В другой части (VII. De Cena) обнаруживаем:
Ex magna cena stomacho fit maxima poena. Ut sis nocte levis, sit tibi cena brevis.
Только фактами присутствия гомеотелевтона (т.е. совпадения грамматических форм у слов одной и той же части речи, ведущего к их звуковому уподоблению) такие рифмы объяснить нельзя. Примеры говорят о том, что литературные источники, подобные этой дидактической поэме, являлись потенциальными образцами для создания новой, рифмованной поэзии на романских языках. Далее «латинская» гипотеза дополнялась новыми фактами. Во-первых, ссылками на образцы рифмованной прозы, также имевшей хождение в предшествующие трубадурам века. Во-вторых, что важнее, ссылками на куда более ранние образцы рифмованных латинских стихов. Здесь многие интересные находки принадлежали английскому книжному антиквару и историку начала XIX в. Шэрону Тёрнеру. В предшествующие века считали, что открытие рифмы принадлежало арабам или итальянским латинистам VIII в., а он начал поиски примеров рифм, относящихся к тому же времени, но написанных на латыни в других частях Европы, а также европейских рифм более раннего времени. И он обнаружил, в частности, что рифмами пользовались: англосаксонский миссионер Бонифаций, отправившийся цивилизовать германцев в первой половине VIII в., до него - англосаксонский епископ Альдхельм во второй половине VII в. (например, в длинном стихотворном послании к Герейнту, королю Корнуолла, - «Epistola ad Geruntium»), в первой половине VII в. - испанский епископ Эугений, одновременно с ним - Депраний Флор, а ещё раньше, в конце VI в. - Колумбан Ирландец (носивший то же имя, что было у его старшего современника, популярного ирландского святого) и Венанций Фортунат, бывший епископом Пуатье[3, c. 654-657]. Кроме того, Тёрнер столкнулся с неожиданными фактами существования европейской рифмованной поэзии на «варварских» языках в начале Средних веков, которые подтверждали и версию «самозарождения» рифмы в Европе. Первым в поле зрения исследователя попал поэт середины IX в. Отфрид, монах Вайссенбургского монастыря (на территории современного Эльзаса), писавший стихотворные переложения псалмов на франконском диалекте древневерхненемецкого языка. Действительно, с исторической точки зрения, творчество Отфрида крайне важно, ведь оно являет собой первый пример применения рифм в немецкой поэзии, причем тех же самых, что несправедливо получили название «леониновых»:
Lúdowig ther snéllo, thes wísduames fóllo, er óstarrichi ríhtit ál, so Fránkono kúning scal; Ubar Fránkono lant so gengit éllu sin giwalt, thaz ríhtit, so ih thir zéllu, thiu sin giwált ellu.

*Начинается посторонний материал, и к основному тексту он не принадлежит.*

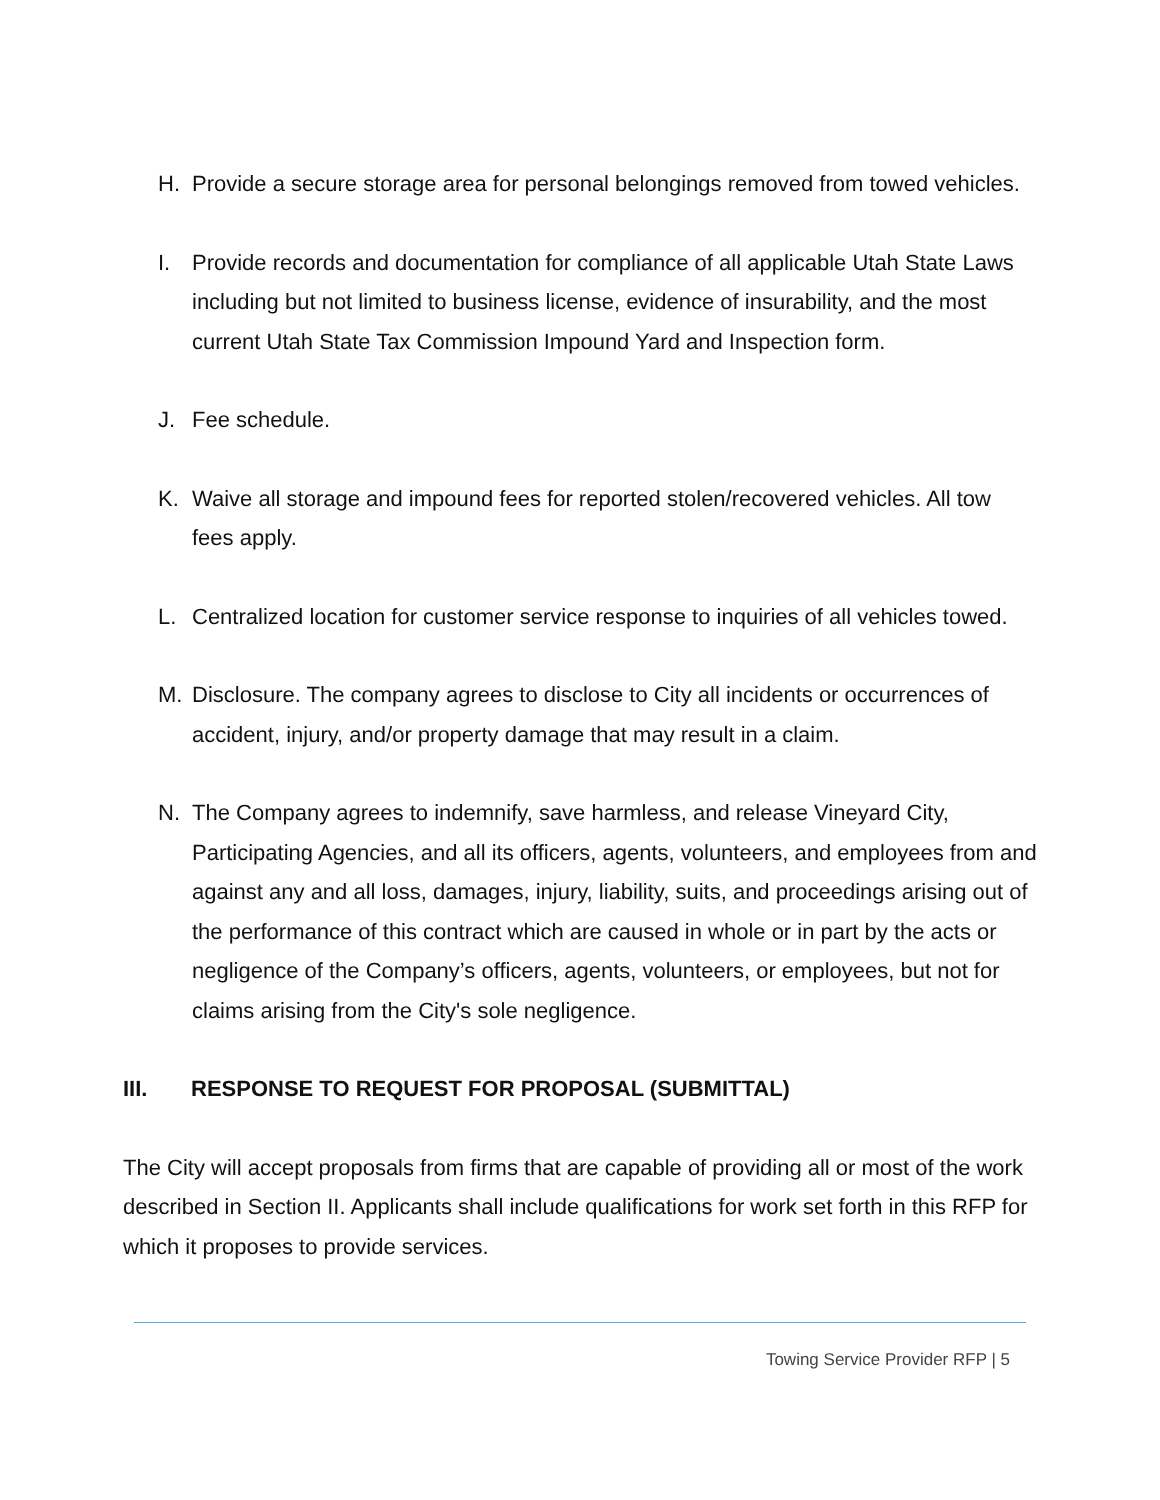H. Provide a secure storage area for personal belongings removed from towed vehicles.
I. Provide records and documentation for compliance of all applicable Utah State Laws including but not limited to business license, evidence of insurability, and the most current Utah State Tax Commission Impound Yard and Inspection form.
J. Fee schedule.
K. Waive all storage and impound fees for reported stolen/recovered vehicles. All tow fees apply.
L. Centralized location for customer service response to inquiries of all vehicles towed.
M. Disclosure. The company agrees to disclose to City all incidents or occurrences of accident, injury, and/or property damage that may result in a claim.
N. The Company agrees to indemnify, save harmless, and release Vineyard City, Participating Agencies, and all its officers, agents, volunteers, and employees from and against any and all loss, damages, injury, liability, suits, and proceedings arising out of the performance of this contract which are caused in whole or in part by the acts or negligence of the Company’s officers, agents, volunteers, or employees, but not for claims arising from the City's sole negligence.
III. RESPONSE TO REQUEST FOR PROPOSAL (SUBMITTAL)
The City will accept proposals from firms that are capable of providing all or most of the work described in Section II. Applicants shall include qualifications for work set forth in this RFP for which it proposes to provide services.
Towing Service Provider RFP | 5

Да, не все рифмы точные (они таковы только в четных стихах), но это можно объяснить тем, что перед Отфридом стояла сложная задача: сочиняя в 883 г. посвященное внуку Карла Великого и королю восточных франков Людовику II Баварскому стихотворение на франконском диалекте, он писал акро- и одновременно телестих, при этом начальные буквы нечетных и финальные буквы четных слогов параллельно складывались в одну и ту же, но теперь уже на латыни, фразу «Luthouuico orientalium regnorum regi sit salus aeterna» («Людовик, король Восточного королевства, сохранит вечное имя»). Впрочем, можно предположить, что этот пример всё-таки подтверждает версию зависимости поэзии на более поздних европейских языках от ученой поэзии на латыни, ведь и сами приемы акростиха и телестиха, как и зашифрованная с их помощью фраза, напрямую связаны с латынью, поэтому можно предположить, что и рифма как прием не была выдумана Отфридом для франконского языка, а была адаптирована для него после заимствования из латинской литературы. А вот иной, более интересный пример из наследия Отфрида, приведенный Тёрнером, связан уже не с «леониновыми», а с более привычными для нас рифмами, связующими концы смежных строк:
Ist ira lob ioh giwaht thaz thiu irrimen ni maht.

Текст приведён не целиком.